The LRA has a duty to offer conciliation to parties involved in particular types of industrial tribunal case. It is currently time limited to between seven and 13 weeks after a claim has been lodged. More complicated cases, including industrial tribunal and fair employment tribunal discrimination cases, are not subject to those time limits. In relevant cases, after the time limit expires, the LRA is no longer under a duty to offer conciliation, but it can if it wants. It does retain that power to offer conciliation; it is just that no one is saying that it has to by law. However, I think you know that the operation of the LRA has been that, if its services are required, it will step up to the mark and provide them. Clauses 9 and 13 remove the legislative provisions requiring the LRA to offer conciliation, reverting to a power to do so. Basically, what we are saying there is that there is no longer a case of time limits having expired but the LRA still has to do something. It is now the case that the LRA will go ahead and do the job that it would have done before: if its services are required, it will provide those services. The clauses simply take away that legal obligation where it might not necessarily be required, leaving a power to offer that assistance if people need and want it.

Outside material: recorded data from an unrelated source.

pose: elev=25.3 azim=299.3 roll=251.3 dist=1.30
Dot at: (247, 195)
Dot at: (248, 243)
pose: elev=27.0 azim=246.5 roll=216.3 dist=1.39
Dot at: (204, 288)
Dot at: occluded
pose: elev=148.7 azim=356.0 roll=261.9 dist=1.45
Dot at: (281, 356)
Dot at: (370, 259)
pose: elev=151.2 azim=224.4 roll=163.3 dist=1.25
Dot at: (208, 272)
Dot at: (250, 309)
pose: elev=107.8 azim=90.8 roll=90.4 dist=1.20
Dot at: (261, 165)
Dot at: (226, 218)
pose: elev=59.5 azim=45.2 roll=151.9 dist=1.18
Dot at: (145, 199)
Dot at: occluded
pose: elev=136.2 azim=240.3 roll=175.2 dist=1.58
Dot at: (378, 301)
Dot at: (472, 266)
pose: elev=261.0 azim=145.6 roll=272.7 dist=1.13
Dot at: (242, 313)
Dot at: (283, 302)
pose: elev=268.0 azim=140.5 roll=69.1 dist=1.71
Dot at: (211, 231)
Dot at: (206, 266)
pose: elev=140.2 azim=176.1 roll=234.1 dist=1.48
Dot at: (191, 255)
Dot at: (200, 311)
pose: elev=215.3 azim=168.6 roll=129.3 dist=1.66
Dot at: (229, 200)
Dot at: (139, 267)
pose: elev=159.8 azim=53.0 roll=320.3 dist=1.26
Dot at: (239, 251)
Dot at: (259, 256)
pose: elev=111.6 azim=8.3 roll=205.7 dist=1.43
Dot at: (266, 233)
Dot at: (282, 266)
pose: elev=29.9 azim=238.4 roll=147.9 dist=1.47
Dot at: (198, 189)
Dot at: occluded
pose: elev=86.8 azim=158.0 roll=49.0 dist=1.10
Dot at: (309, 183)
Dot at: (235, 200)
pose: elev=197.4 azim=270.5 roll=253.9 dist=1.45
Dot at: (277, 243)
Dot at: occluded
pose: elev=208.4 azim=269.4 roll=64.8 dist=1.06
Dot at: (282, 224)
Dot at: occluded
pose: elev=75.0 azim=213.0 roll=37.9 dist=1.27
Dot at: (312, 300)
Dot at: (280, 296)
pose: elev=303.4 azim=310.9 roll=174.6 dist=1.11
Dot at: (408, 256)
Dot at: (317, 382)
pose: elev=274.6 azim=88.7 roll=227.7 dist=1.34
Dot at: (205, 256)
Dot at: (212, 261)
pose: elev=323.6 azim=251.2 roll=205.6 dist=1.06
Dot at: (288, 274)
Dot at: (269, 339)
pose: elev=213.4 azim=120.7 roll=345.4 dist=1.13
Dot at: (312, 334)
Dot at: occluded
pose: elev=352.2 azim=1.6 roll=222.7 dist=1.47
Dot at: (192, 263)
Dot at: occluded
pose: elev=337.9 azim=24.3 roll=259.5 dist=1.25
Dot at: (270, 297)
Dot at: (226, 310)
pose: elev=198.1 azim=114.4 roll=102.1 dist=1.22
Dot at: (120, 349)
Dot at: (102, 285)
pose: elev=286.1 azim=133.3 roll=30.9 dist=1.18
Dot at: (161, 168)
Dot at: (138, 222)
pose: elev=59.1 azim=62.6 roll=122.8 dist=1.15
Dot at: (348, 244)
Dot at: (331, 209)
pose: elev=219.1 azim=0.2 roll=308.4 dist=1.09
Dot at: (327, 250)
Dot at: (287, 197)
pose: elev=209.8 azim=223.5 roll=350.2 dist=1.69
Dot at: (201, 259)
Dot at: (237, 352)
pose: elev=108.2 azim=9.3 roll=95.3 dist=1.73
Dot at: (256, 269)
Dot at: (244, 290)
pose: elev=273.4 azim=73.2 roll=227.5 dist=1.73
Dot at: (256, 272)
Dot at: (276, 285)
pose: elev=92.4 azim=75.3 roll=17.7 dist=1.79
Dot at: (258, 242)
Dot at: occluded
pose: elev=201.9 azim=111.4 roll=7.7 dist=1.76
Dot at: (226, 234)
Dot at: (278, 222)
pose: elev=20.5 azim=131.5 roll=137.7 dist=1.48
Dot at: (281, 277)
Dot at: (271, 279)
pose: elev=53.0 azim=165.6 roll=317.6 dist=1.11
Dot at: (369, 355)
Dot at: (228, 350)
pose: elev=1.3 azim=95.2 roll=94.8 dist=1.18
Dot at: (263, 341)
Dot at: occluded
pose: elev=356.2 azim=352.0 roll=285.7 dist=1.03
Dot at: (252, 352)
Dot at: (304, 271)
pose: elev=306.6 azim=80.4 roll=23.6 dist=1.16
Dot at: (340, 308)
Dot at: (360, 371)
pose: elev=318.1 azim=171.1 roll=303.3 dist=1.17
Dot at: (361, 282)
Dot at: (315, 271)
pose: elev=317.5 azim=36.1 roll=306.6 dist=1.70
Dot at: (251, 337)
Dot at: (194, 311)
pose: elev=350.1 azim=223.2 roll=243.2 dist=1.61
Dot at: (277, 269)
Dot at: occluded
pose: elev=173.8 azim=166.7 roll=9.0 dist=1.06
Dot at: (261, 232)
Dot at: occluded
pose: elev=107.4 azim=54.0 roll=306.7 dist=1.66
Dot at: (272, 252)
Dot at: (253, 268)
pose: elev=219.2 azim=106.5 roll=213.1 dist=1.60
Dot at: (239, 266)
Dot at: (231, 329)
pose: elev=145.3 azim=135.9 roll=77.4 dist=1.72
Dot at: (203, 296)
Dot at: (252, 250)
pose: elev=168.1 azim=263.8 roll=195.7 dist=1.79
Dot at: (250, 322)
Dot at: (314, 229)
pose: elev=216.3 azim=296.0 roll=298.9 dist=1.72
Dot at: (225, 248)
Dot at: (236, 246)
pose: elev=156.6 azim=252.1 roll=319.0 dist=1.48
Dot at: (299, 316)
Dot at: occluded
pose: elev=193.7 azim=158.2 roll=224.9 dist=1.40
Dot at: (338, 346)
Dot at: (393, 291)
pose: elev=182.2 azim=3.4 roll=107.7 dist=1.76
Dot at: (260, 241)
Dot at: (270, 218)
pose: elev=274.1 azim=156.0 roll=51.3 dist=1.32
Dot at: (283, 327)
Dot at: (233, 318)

Clause 10 is to be thought of in conjunction with clause 14. It has a similar purpose as clause 7. It deals with the LRA-brokered settlement of issues that could or otherwise would be determined by a tribunal. Effectively, it is where the LRA can provide that service and things do not have to go to tribunal. Where a settlement includes an agreement for one party to pay the other a sum of money, but that sum is not paid and the other party wishes to enforce payment — we talked about this before with taking out the middle step and going straight to County Court — the clause enables the party to pursue the matter through the courts, without the need initially to seek a County Court order.
Clause 10 applies only to cases in which the conciliated settlement simply requires the claimant not to commence tribunal proceedings or, where they have begun to do so, to end them. Where the conciliated settlement’s terms are more complex, it will not be possible to use this process. That could be described as speeding up the process and making it more direct, so you do not have to go and apply for a County Court order; you can take it straight to the court. That reflects what we heard in clause 7 about speeding up the process and taking out the Enforcement of Judgments Office’s need to go to the County Court in between as a step. This just means that you can basically take it straight to County Court.
We will leave those there and come back to this at another time. It is a very technical Bill.
I think that members are content that most of the Bill actually makes sense and that it will help to speed up the process.
The Committee Clerk:
I stress that a huge amount of consultation went into the Bill. Often, Bills are presented to Committees, but the Committee spent a huge number of months before actually coming to this stage. It has had a lot of thought.